*What the task asks*
Restate word for word every line from the one containing "X7825Y6765D01*" to the last line of the records below.

[Plain-text engineering files]
———

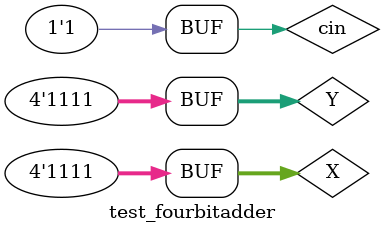
<source format=v>

/*
	Test_fourbitadder: test three cases for the adder.
	Dec 4th, 2020.
	- H.B.
*/

module test_fourbitadder;

reg [3:0]X,Y;
reg cin;
wire [3:0]S;
wire cout;

four_bit_adder FBA(X, Y, cin, S, cout);

initial begin
	X=5; Y=6; cin=0; #100;
	X=10; Y=2; cin=1; #100;
	X=15; Y=15; cin=1; #100;
end
endmodule
	

</source>
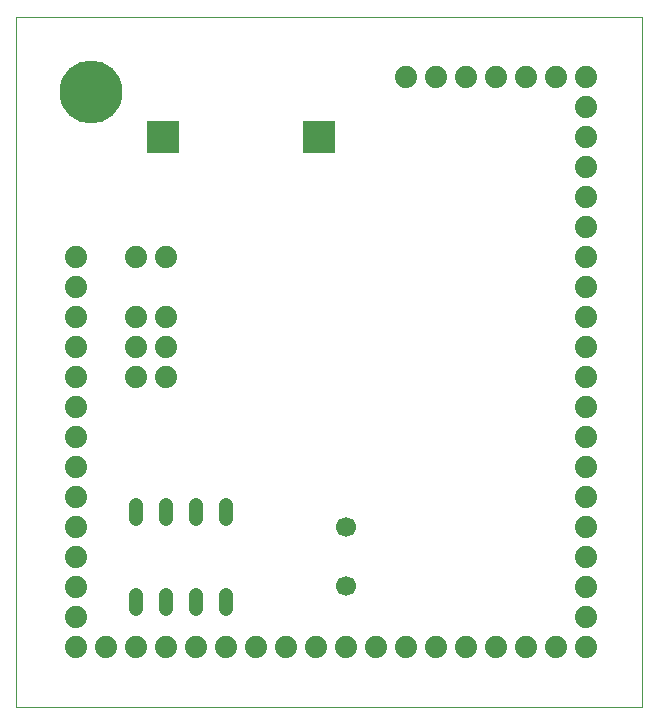
<source format=gbs>
G75*
%MOIN*%
%OFA0B0*%
%FSLAX25Y25*%
%IPPOS*%
%LPD*%
%AMOC8*
5,1,8,0,0,1.08239X$1,22.5*
%
%ADD10C,0.00000*%
%ADD11R,0.10950X0.10950*%
%ADD12C,0.04800*%
%ADD13C,0.07400*%
%ADD14C,0.06693*%
%ADD15C,0.21000*%
D10*
X0001000Y0001000D02*
X0001000Y0230961D01*
X0209701Y0230961D01*
X0209701Y0001000D01*
X0001000Y0001000D01*
D11*
X0050000Y0191000D03*
X0102000Y0191000D03*
D12*
X0071000Y0068400D02*
X0071000Y0063600D01*
X0061000Y0063600D02*
X0061000Y0068400D01*
X0051000Y0068400D02*
X0051000Y0063600D01*
X0041000Y0063600D02*
X0041000Y0068400D01*
X0041000Y0038400D02*
X0041000Y0033600D01*
X0051000Y0033600D02*
X0051000Y0038400D01*
X0061000Y0038400D02*
X0061000Y0033600D01*
X0071000Y0033600D02*
X0071000Y0038400D01*
D13*
X0071000Y0021000D03*
X0061000Y0021000D03*
X0051000Y0021000D03*
X0041000Y0021000D03*
X0031000Y0021000D03*
X0021000Y0021000D03*
X0021000Y0031000D03*
X0021000Y0041000D03*
X0021000Y0051000D03*
X0021000Y0061000D03*
X0021000Y0071000D03*
X0021000Y0081000D03*
X0021000Y0091000D03*
X0021000Y0101000D03*
X0021000Y0111000D03*
X0021000Y0121000D03*
X0021000Y0131000D03*
X0021000Y0141000D03*
X0021000Y0151000D03*
X0041000Y0151000D03*
X0051000Y0151000D03*
X0051000Y0131000D03*
X0051000Y0121000D03*
X0051000Y0111000D03*
X0041000Y0111000D03*
X0041000Y0121000D03*
X0041000Y0131000D03*
X0131000Y0211000D03*
X0141000Y0211000D03*
X0151000Y0211000D03*
X0161000Y0211000D03*
X0171000Y0211000D03*
X0181000Y0211000D03*
X0191000Y0211000D03*
X0191000Y0201000D03*
X0191000Y0191000D03*
X0191000Y0181000D03*
X0191000Y0171000D03*
X0191000Y0161000D03*
X0191000Y0151000D03*
X0191000Y0141000D03*
X0191000Y0131000D03*
X0191000Y0121000D03*
X0191000Y0111000D03*
X0191000Y0101000D03*
X0191000Y0091000D03*
X0191000Y0081000D03*
X0191000Y0071000D03*
X0191000Y0061000D03*
X0191000Y0051000D03*
X0191000Y0041000D03*
X0191000Y0031000D03*
X0191000Y0021000D03*
X0181000Y0021000D03*
X0171000Y0021000D03*
X0161000Y0021000D03*
X0151000Y0021000D03*
X0141000Y0021000D03*
X0131000Y0021000D03*
X0121000Y0021000D03*
X0111000Y0021000D03*
X0101000Y0021000D03*
X0091000Y0021000D03*
X0081000Y0021000D03*
D14*
X0111000Y0041157D03*
X0111000Y0060843D03*
D15*
X0026000Y0206000D03*
M02*

</source>
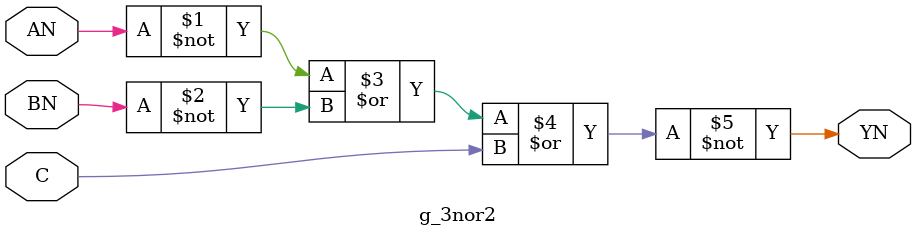
<source format=v>
module g_3nor2 (YN, AN, BN, C);

   input AN, BN, C;
   output YN;

   nor (YN, ~AN, ~BN, C);

endmodule // g_3nor2

</source>
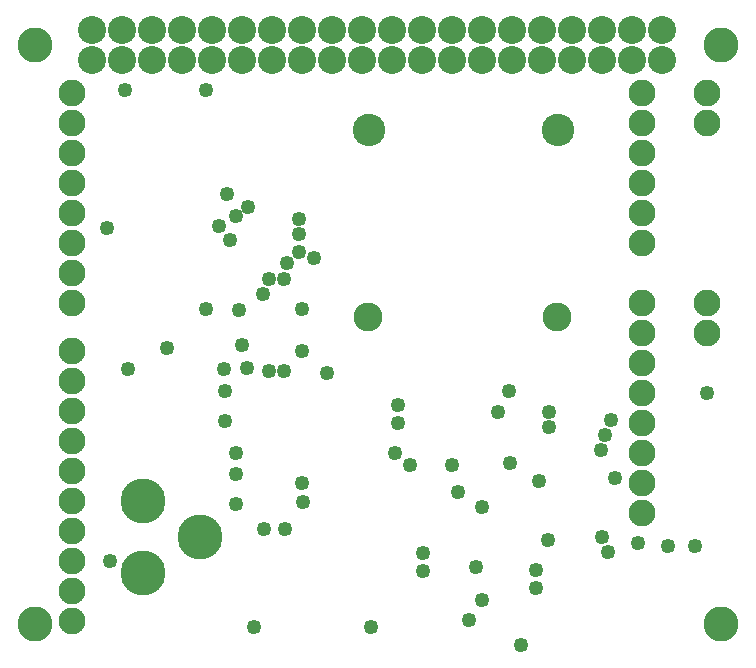
<source format=gbs>
G04 MADE WITH FRITZING*
G04 WWW.FRITZING.ORG*
G04 DOUBLE SIDED*
G04 HOLES PLATED*
G04 CONTOUR ON CENTER OF CONTOUR VECTOR*
%ASAXBY*%
%FSLAX23Y23*%
%MOIN*%
%OFA0B0*%
%SFA1.0B1.0*%
%ADD10C,0.089370*%
%ADD11C,0.049370*%
%ADD12C,0.108425*%
%ADD13C,0.096614*%
%ADD14C,0.093307*%
%ADD15C,0.116299*%
%ADD16C,0.150000*%
%LNMASK0*%
G90*
G70*
G54D10*
X2378Y1907D03*
X2378Y1807D03*
X2378Y1207D03*
X2378Y1107D03*
G54D11*
X1758Y67D03*
X868Y127D03*
X708Y1917D03*
X438Y1917D03*
X378Y1457D03*
X2378Y907D03*
X1608Y327D03*
X1628Y217D03*
X1848Y417D03*
X1808Y317D03*
G54D12*
X1881Y1783D03*
X1251Y1783D03*
G54D13*
X1875Y1160D03*
X1245Y1160D03*
G54D14*
X328Y2017D03*
X428Y2017D03*
X528Y2017D03*
X628Y2017D03*
X728Y2017D03*
X828Y2017D03*
X928Y2017D03*
X1028Y2017D03*
X1128Y2017D03*
X1228Y2017D03*
X1328Y2017D03*
X1428Y2017D03*
X1528Y2017D03*
X1628Y2017D03*
X1728Y2017D03*
X1828Y2017D03*
X1928Y2017D03*
X2028Y2017D03*
X2128Y2017D03*
X2228Y2017D03*
X328Y2017D03*
X428Y2017D03*
X528Y2017D03*
X628Y2017D03*
X728Y2017D03*
X828Y2017D03*
X928Y2017D03*
X1028Y2017D03*
X1128Y2017D03*
X1228Y2017D03*
X1328Y2017D03*
X1428Y2017D03*
X1528Y2017D03*
X1628Y2017D03*
X1728Y2017D03*
X1828Y2017D03*
X1928Y2017D03*
X2028Y2017D03*
X2128Y2017D03*
X2228Y2017D03*
X2228Y2117D03*
X2128Y2117D03*
X2028Y2117D03*
X1928Y2117D03*
X1828Y2117D03*
X1728Y2117D03*
X1628Y2117D03*
X1528Y2117D03*
X1428Y2117D03*
X1328Y2117D03*
X1228Y2117D03*
X1128Y2117D03*
X1028Y2117D03*
X928Y2117D03*
X828Y2117D03*
X728Y2117D03*
X628Y2117D03*
X528Y2117D03*
X428Y2117D03*
X328Y2117D03*
G54D11*
X788Y1415D03*
X749Y1461D03*
X898Y1237D03*
X818Y1183D03*
X707Y1187D03*
X448Y987D03*
X769Y911D03*
X828Y1067D03*
X767Y987D03*
X918Y980D03*
X968Y980D03*
X1337Y707D03*
X1348Y807D03*
X1109Y971D03*
X843Y989D03*
X769Y811D03*
X899Y451D03*
X1429Y311D03*
X1258Y127D03*
X808Y707D03*
X808Y537D03*
X918Y1287D03*
X388Y347D03*
X808Y637D03*
X1027Y607D03*
X1718Y912D03*
X1029Y541D03*
X969Y451D03*
X1548Y577D03*
X2024Y717D03*
X1719Y671D03*
X1388Y667D03*
X1528Y667D03*
X1018Y1377D03*
X978Y1340D03*
X845Y1527D03*
X1068Y1357D03*
X808Y1497D03*
X778Y1569D03*
X1018Y1487D03*
X1018Y1437D03*
X2038Y767D03*
X2058Y817D03*
X2048Y377D03*
X2028Y427D03*
X1849Y841D03*
X1849Y791D03*
X1818Y614D03*
X2069Y621D03*
X2148Y407D03*
X1679Y841D03*
X1627Y527D03*
X1584Y149D03*
X1429Y371D03*
G54D15*
X2422Y137D03*
X138Y137D03*
X2423Y2066D03*
X138Y2067D03*
G54D10*
X259Y1047D03*
X259Y947D03*
X259Y847D03*
X259Y747D03*
X259Y647D03*
X259Y547D03*
X259Y447D03*
X259Y347D03*
X259Y247D03*
X259Y147D03*
X259Y1907D03*
X259Y1807D03*
X259Y1707D03*
X259Y1607D03*
X259Y1507D03*
X259Y1407D03*
X259Y1307D03*
X259Y1207D03*
X2159Y1207D03*
X2159Y1107D03*
X2159Y1007D03*
X2159Y907D03*
X2159Y807D03*
X2159Y707D03*
X2159Y607D03*
X2159Y507D03*
X2159Y1907D03*
X2159Y1807D03*
X2159Y1707D03*
X2159Y1607D03*
X2159Y1507D03*
X2159Y1407D03*
G54D16*
X498Y547D03*
X498Y307D03*
X688Y427D03*
G54D11*
X578Y1057D03*
X1028Y1047D03*
X1028Y1187D03*
X968Y1287D03*
X1348Y867D03*
X2338Y397D03*
X1808Y257D03*
X2248Y397D03*
G04 End of Mask0*
M02*
</source>
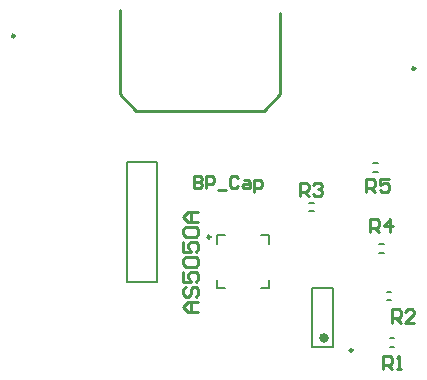
<source format=gto>
G04 Layer_Color=65535*
%FSLAX24Y24*%
%MOIN*%
G70*
G01*
G75*
%ADD20C,0.0100*%
%ADD27C,0.0157*%
%ADD28C,0.0098*%
%ADD29C,0.0079*%
D20*
X-2350Y11880D02*
G03*
X-2350Y11880I-50J0D01*
G01*
X11000Y10790D02*
G03*
X11000Y10790I-50J0D01*
G01*
X6510Y9940D02*
Y12640D01*
X5960Y9390D02*
X6510Y9940D01*
X1710Y9390D02*
X5960D01*
X1160Y9940D02*
X1710Y9390D01*
X1160Y9940D02*
Y12740D01*
X9370Y6670D02*
Y7120D01*
X9595D01*
X9670Y7045D01*
Y6895D01*
X9595Y6820D01*
X9370D01*
X9520D02*
X9670Y6670D01*
X10120Y7120D02*
X9820D01*
Y6895D01*
X9970Y6970D01*
X10045D01*
X10120Y6895D01*
Y6745D01*
X10045Y6670D01*
X9895D01*
X9820Y6745D01*
X9500Y5330D02*
Y5780D01*
X9725D01*
X9800Y5705D01*
Y5555D01*
X9725Y5480D01*
X9500D01*
X9650D02*
X9800Y5330D01*
X10175D02*
Y5780D01*
X9950Y5555D01*
X10250D01*
X9930Y760D02*
Y1210D01*
X10155D01*
X10230Y1135D01*
Y985D01*
X10155Y910D01*
X9930D01*
X10080D02*
X10230Y760D01*
X10380D02*
X10530D01*
X10455D01*
Y1210D01*
X10380Y1135D01*
X10220Y2310D02*
Y2760D01*
X10445D01*
X10520Y2685D01*
Y2535D01*
X10445Y2460D01*
X10220D01*
X10370D02*
X10520Y2310D01*
X10970D02*
X10670D01*
X10970Y2610D01*
Y2685D01*
X10895Y2760D01*
X10745D01*
X10670Y2685D01*
X7150Y6540D02*
Y6990D01*
X7375D01*
X7450Y6915D01*
Y6765D01*
X7375Y6690D01*
X7150D01*
X7300D02*
X7450Y6540D01*
X7600Y6915D02*
X7675Y6990D01*
X7825D01*
X7900Y6915D01*
Y6840D01*
X7825Y6765D01*
X7750D01*
X7825D01*
X7900Y6690D01*
Y6615D01*
X7825Y6540D01*
X7675D01*
X7600Y6615D01*
X3770Y2690D02*
X3437D01*
X3270Y2857D01*
X3437Y3023D01*
X3770D01*
X3520D01*
Y2690D01*
X3353Y3523D02*
X3270Y3440D01*
Y3273D01*
X3353Y3190D01*
X3437D01*
X3520Y3273D01*
Y3440D01*
X3603Y3523D01*
X3687D01*
X3770Y3440D01*
Y3273D01*
X3687Y3190D01*
X3270Y4023D02*
Y3690D01*
X3520D01*
X3437Y3856D01*
Y3940D01*
X3520Y4023D01*
X3687D01*
X3770Y3940D01*
Y3773D01*
X3687Y3690D01*
X3353Y4190D02*
X3270Y4273D01*
Y4439D01*
X3353Y4523D01*
X3687D01*
X3770Y4439D01*
Y4273D01*
X3687Y4190D01*
X3353D01*
X3270Y5023D02*
Y4689D01*
X3520D01*
X3437Y4856D01*
Y4939D01*
X3520Y5023D01*
X3687D01*
X3770Y4939D01*
Y4773D01*
X3687Y4689D01*
X3353Y5189D02*
X3270Y5272D01*
Y5439D01*
X3353Y5522D01*
X3687D01*
X3770Y5439D01*
Y5272D01*
X3687Y5189D01*
X3353D01*
X3770Y5689D02*
X3437D01*
X3270Y5856D01*
X3437Y6022D01*
X3770D01*
X3520D01*
Y5689D01*
X3620Y7200D02*
Y6800D01*
X3820D01*
X3887Y6867D01*
Y6933D01*
X3820Y7000D01*
X3620D01*
X3820D01*
X3887Y7067D01*
Y7133D01*
X3820Y7200D01*
X3620D01*
X4020Y6800D02*
Y7200D01*
X4220D01*
X4286Y7133D01*
Y7000D01*
X4220Y6933D01*
X4020D01*
X4420Y6733D02*
X4686D01*
X5086Y7133D02*
X5020Y7200D01*
X4886D01*
X4820Y7133D01*
Y6867D01*
X4886Y6800D01*
X5020D01*
X5086Y6867D01*
X5286Y7067D02*
X5419D01*
X5486Y7000D01*
Y6800D01*
X5286D01*
X5219Y6867D01*
X5286Y6933D01*
X5486D01*
X5619Y6667D02*
Y7067D01*
X5819D01*
X5886Y7000D01*
Y6867D01*
X5819Y6800D01*
X5619D01*
D27*
X8038Y1811D02*
G03*
X8038Y1811I-79J0D01*
G01*
D28*
X8914Y1395D02*
G03*
X8914Y1395I-49J0D01*
G01*
X4175Y5173D02*
G03*
X4175Y5173I-49J0D01*
G01*
D29*
X9601Y7628D02*
X9759D01*
X9601Y7352D02*
X9759D01*
X9811Y4928D02*
X9969D01*
X9811Y4652D02*
X9969D01*
X1400Y7670D02*
X2400D01*
Y3670D02*
Y7670D01*
X1400Y3670D02*
Y7670D01*
Y3670D02*
X2400D01*
X7566Y3464D02*
X8274D01*
X7566Y1496D02*
X8274D01*
X7566D02*
Y3464D01*
X8274Y1496D02*
Y3464D01*
X7471Y6308D02*
X7629D01*
X7471Y6032D02*
X7629D01*
X4382Y3480D02*
X4657D01*
X4382D02*
Y3756D01*
X5858Y3480D02*
X6134D01*
Y3756D01*
Y4957D02*
Y5232D01*
X5858D02*
X6134D01*
X4382D02*
X4657D01*
X4382Y4957D02*
Y5232D01*
X10151Y1798D02*
X10309D01*
X10151Y1522D02*
X10309D01*
X10051Y3348D02*
X10209D01*
X10051Y3072D02*
X10209D01*
M02*

</source>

———

*Reply*
X7825Y6765D01*
X7750D01*
X7825D01*
X7900Y6690D01*
Y6615D01*
X7825Y6540D01*
X7675D01*
X7600Y6615D01*
X3770Y2690D02*
X3437D01*
X3270Y2857D01*
X3437Y3023D01*
X3770D01*
X3520D01*
Y2690D01*
X3353Y3523D02*
X3270Y3440D01*
Y3273D01*
X3353Y3190D01*
X3437D01*
X3520Y3273D01*
Y3440D01*
X3603Y3523D01*
X3687D01*
X3770Y3440D01*
Y3273D01*
X3687Y3190D01*
X3270Y4023D02*
Y3690D01*
X3520D01*
X3437Y3856D01*
Y3940D01*
X3520Y4023D01*
X3687D01*
X3770Y3940D01*
Y3773D01*
X3687Y3690D01*
X3353Y4190D02*
X3270Y4273D01*
Y4439D01*
X3353Y4523D01*
X3687D01*
X3770Y4439D01*
Y4273D01*
X3687Y4190D01*
X3353D01*
X3270Y5023D02*
Y4689D01*
X3520D01*
X3437Y4856D01*
Y4939D01*
X3520Y5023D01*
X3687D01*
X3770Y4939D01*
Y4773D01*
X3687Y4689D01*
X3353Y5189D02*
X3270Y5272D01*
Y5439D01*
X3353Y5522D01*
X3687D01*
X3770Y5439D01*
Y5272D01*
X3687Y5189D01*
X3353D01*
X3770Y5689D02*
X3437D01*
X3270Y5856D01*
X3437Y6022D01*
X3770D01*
X3520D01*
Y5689D01*
X3620Y7200D02*
Y6800D01*
X3820D01*
X3887Y6867D01*
Y6933D01*
X3820Y7000D01*
X3620D01*
X3820D01*
X3887Y7067D01*
Y7133D01*
X3820Y7200D01*
X3620D01*
X4020Y6800D02*
Y7200D01*
X4220D01*
X4286Y7133D01*
Y7000D01*
X4220Y6933D01*
X4020D01*
X4420Y6733D02*
X4686D01*
X5086Y7133D02*
X5020Y7200D01*
X4886D01*
X4820Y7133D01*
Y6867D01*
X4886Y6800D01*
X5020D01*
X5086Y6867D01*
X5286Y7067D02*
X5419D01*
X5486Y7000D01*
Y6800D01*
X5286D01*
X5219Y6867D01*
X5286Y6933D01*
X5486D01*
X5619Y6667D02*
Y7067D01*
X5819D01*
X5886Y7000D01*
Y6867D01*
X5819Y6800D01*
X5619D01*
D27*
X8038Y1811D02*
G03*
X8038Y1811I-79J0D01*
G01*
D28*
X8914Y1395D02*
G03*
X8914Y1395I-49J0D01*
G01*
X4175Y5173D02*
G03*
X4175Y5173I-49J0D01*
G01*
D29*
X9601Y7628D02*
X9759D01*
X9601Y7352D02*
X9759D01*
X9811Y4928D02*
X9969D01*
X9811Y4652D02*
X9969D01*
X1400Y7670D02*
X2400D01*
Y3670D02*
Y7670D01*
X1400Y3670D02*
Y7670D01*
Y3670D02*
X2400D01*
X7566Y3464D02*
X8274D01*
X7566Y1496D02*
X8274D01*
X7566D02*
Y3464D01*
X8274Y1496D02*
Y3464D01*
X7471Y6308D02*
X7629D01*
X7471Y6032D02*
X7629D01*
X4382Y3480D02*
X4657D01*
X4382D02*
Y3756D01*
X5858Y3480D02*
X6134D01*
Y3756D01*
Y4957D02*
Y5232D01*
X5858D02*
X6134D01*
X4382D02*
X4657D01*
X4382Y4957D02*
Y5232D01*
X10151Y1798D02*
X10309D01*
X10151Y1522D02*
X10309D01*
X10051Y3348D02*
X10209D01*
X10051Y3072D02*
X10209D01*
M02*

</source>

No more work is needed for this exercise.